Who decides what we control in our homes?


(H Guess) #1

There is a rumor that states that Amazon Echo will not have control over our smart locks due to fear of unauthorized person(s) gaining entry to our homes. Does anyone know if this rumor has any truth to it?

I can’t speak for everyone but I personally don’t keep my windows open with my Amazon Echo on the window sill :wink:. Not to mention this is a function that would be used only when the owner is home since that is where the Echo is located in the first place :blush: and if by some odd chance that there is a person yelling at the top of their lungs “Alexia unlock the front door!” …

…nuff said lol. :grin::grin::grin:


(Geko) #2

There’s nothing to stop you from doing it indirectly, via “Hello, Home” actions.


(H Guess) #3

Hi geko,

Yes I know that


(H Guess) #4

Hi geko, my iPod is acting up. It posted before I was finished. I would like to have it working through the Amazon Echo. I have a few projects I’m working on time is limited. It’s already almost an hour past my bedtime lol. Thank you for your reply. Good night!


(Ron S) #5

In my home, it is always the missus who decides! :wink:


#6

I’m not following your argument that "this is a function that would only be used when the owner is home "because the whole point is that if the owner has gone off to work, there’s nothing to stop a stranger from walking up to the door of the empty house and yelling “Alexa, open the door.” Unless you’re assuming the owner will turn it go off every time they leave the house. But I don’t think most people do that.

Beyond that, I can think of plenty of people who wouldn’t want a stranger to be able to unlock the door when the homeowner is home. Just depends on your neighborhood, and your personal situation.

Apple has said that Siri for homekit will not be able to unlock doors. I haven’t heard rumors one way or the other for echo.


(Amauri Viguera) #7

Yeah I think a lot of people figure break-ins are bad, but they can quickly escalate into much worse when there are people home and it turns into a home invasion.

There’s a ton of liability behind what functionality you allow these things to have, and I think both Amazon and ST are positioning themselves as “miiddleware” and you are ultimately responsible for what you do with the capabilities.

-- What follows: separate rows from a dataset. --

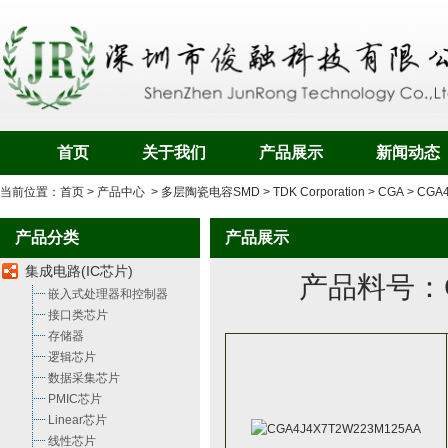
首页
关于我们
产品展示
新闻动态
当前位置：
首页
>
产品中心
>
多层陶瓷电容SMD
>
TDK Corporation
>
CGA
>
CGA4
产品分类
产品展示
集成电路(IC芯片)
产品料号：
嵌入式处理器和控制器
接口类芯片
存储器
逻辑芯片
数据采集芯片
PMIC芯片
Linear芯片
线性芯片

I think it’s a terrible idea to have an internet-connected lock, but the benefits are clear. I think it’s an even worse idea to have an internet-connected, voice activated lock, but for some people the convenience outweigh the potential caveats.

Either way, we live in a very litigious world, and I’m sure both the Amazon and the ST folks think long and hard about advertising that capability, because people would love to set things up and sue when they get robbed, saying that they shouldn’t have been allowed to use that feature.